"Lily Tak Sempat Melihat Tiga Bidadari Kami" (1)

By nova.id, Senin, 5 September 2011 | 04:18 WIB
Lily Tak Sempat Melihat Tiga Bidadari Kami 1 (nova.id)

Lily Tak Sempat Melihat Tiga Bidadari Kami 1 (nova.id)
Lily Tak Sempat Melihat Tiga Bidadari Kami 1 (nova.id)

"Foto: Dok Pri "

Suka Hanson, Bukan Mozart

Ketika dokter menyatakan jenis kelamin anak-anak kami nantinya perempuan, Lily sangat antusias. Semua keperluan bayi yang dibeli, dipilih warna merah muda. Kebetulan dia juga penyuka warna itu. Bahkan sampai sikat giginya berwarna merah muda.

Jika malam menjelang, kami kerap mengajak mereka ngobrol sambil mengelus-elus perut Lily. Betapa takjubnya kami setiap kali merasakan janin dalam perut Lily bergerak. Sungguh sebuah perasaan yang tak bisa dibeli. Kami juga sempat memperdengarkan karya musik Mozart agar perkembangan janin lebih baik.

Lucunya, setiap kali diperdengarkan Mozart, tiga bayi ini seakan enggan. Aku ingat sekali ketika itu Lily berkata, "Dedeknya enggak suka musik Mozart, tapi Hanson." Ya, memang sejak remaja Lily memang menyukai band yang terkenal dengan lagu 'Mmmbop' ini. Bahkan dia terbilang aktif dalam perkumpulan penyuka musik Hanson di Indonesia.
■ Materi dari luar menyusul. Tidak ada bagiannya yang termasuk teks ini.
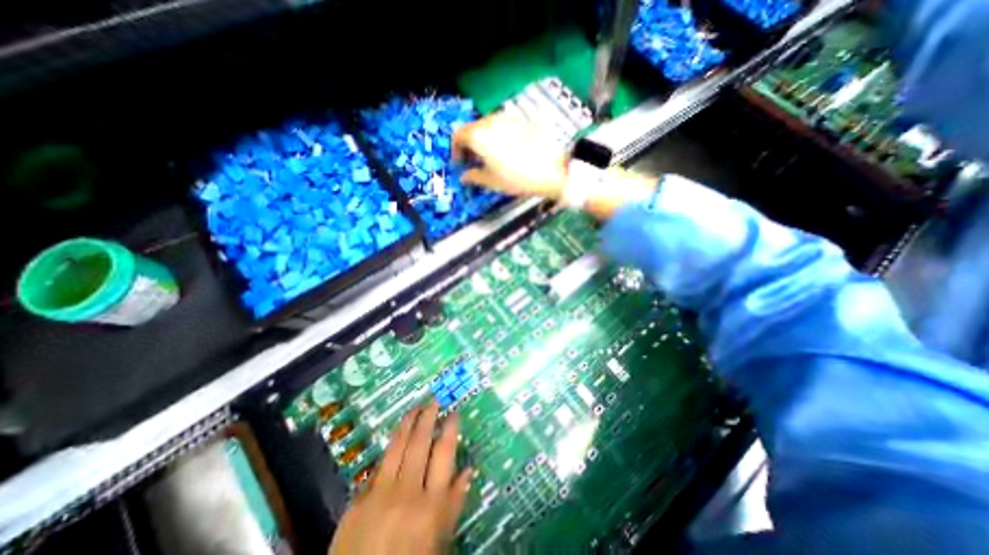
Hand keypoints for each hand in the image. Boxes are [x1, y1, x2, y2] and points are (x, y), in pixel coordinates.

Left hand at [330, 403, 471, 554]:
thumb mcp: (440, 539)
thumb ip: (454, 502)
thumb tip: (468, 469)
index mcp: (431, 505)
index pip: (444, 453)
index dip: (450, 428)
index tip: (453, 412)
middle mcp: (407, 492)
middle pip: (420, 443)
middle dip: (428, 417)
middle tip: (434, 400)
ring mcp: (379, 494)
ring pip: (397, 446)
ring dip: (407, 423)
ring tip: (415, 408)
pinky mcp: (358, 500)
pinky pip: (378, 466)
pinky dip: (389, 450)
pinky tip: (396, 438)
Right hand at [451, 112, 566, 199]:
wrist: (552, 170)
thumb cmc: (517, 178)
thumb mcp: (492, 181)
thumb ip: (474, 177)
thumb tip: (464, 176)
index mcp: (479, 135)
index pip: (458, 135)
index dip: (455, 150)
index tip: (460, 164)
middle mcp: (491, 121)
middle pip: (472, 128)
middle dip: (469, 145)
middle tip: (473, 162)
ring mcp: (508, 118)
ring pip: (488, 126)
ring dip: (483, 140)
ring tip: (490, 158)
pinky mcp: (522, 120)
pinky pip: (503, 126)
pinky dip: (498, 137)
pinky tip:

Semua keceriaan itu berubah ketika Jumat (5/8) itu Lily meng­aku sesak napas. Katanya, itu sudah dirasakannya sejak beberapa hari belakangan dan semakin berat. Keesokan harinya, sesak napas yang dirasakan Lily semakin parah hingga dia menangis. Aku langsung membawanya ke RS. Tak disangka, dokter yang memeriksa Lily langsung menyarankan Lily dirawat. Bahkan, dokter menyarankan kami untuk segera menjalani operasi Caesar pada Senin (8/8) atau Selasa (9/8).

Alasan dokter ketika itu, Lily men­derita gejala pre-eklampsia karena tensi darahnya juga terbilang tinggi, hingga 160. Pre-eklampsia adalah tekanan darah yang tinggi dan kelebihan kadar protein dalam urin. Biasanya terjadi selama kehamilan atau segera setelah persalinan.

Saran dokter tadi kami tolak dengan alasan keuangan. Lily merasa usia kandungannya baru mencapai 29 minggu. Lily ingin bayinya lahir paling tidak seminggu lagi agar kuat dan matang. Kami takut jika terlalu cepat, ketiga bayi lahir prematur dan harus masuk inkubator. Perawatan bayi di ruangan itu, kan, makan biaya tak sedikit. Terlebih kami mengetahui ada seorang bayi yang saat itu sedang dirawat dalam inkubator selama hampir sebulan dan sudah menghabiskan biaya sekitar Rp 70 juta. Bagaimana dengan kami yang memiliki anak kembar tiga?

Meski begitu, kami sepakat untuk rawat inap. Pertimbangannya, dibanding harus merawat inap Lily dan tiga bayi, bukankah lebih baik merawat inap Lily saja. Apalagi ketika itu Lily mengatakan kondisinya sudah mulai membaik.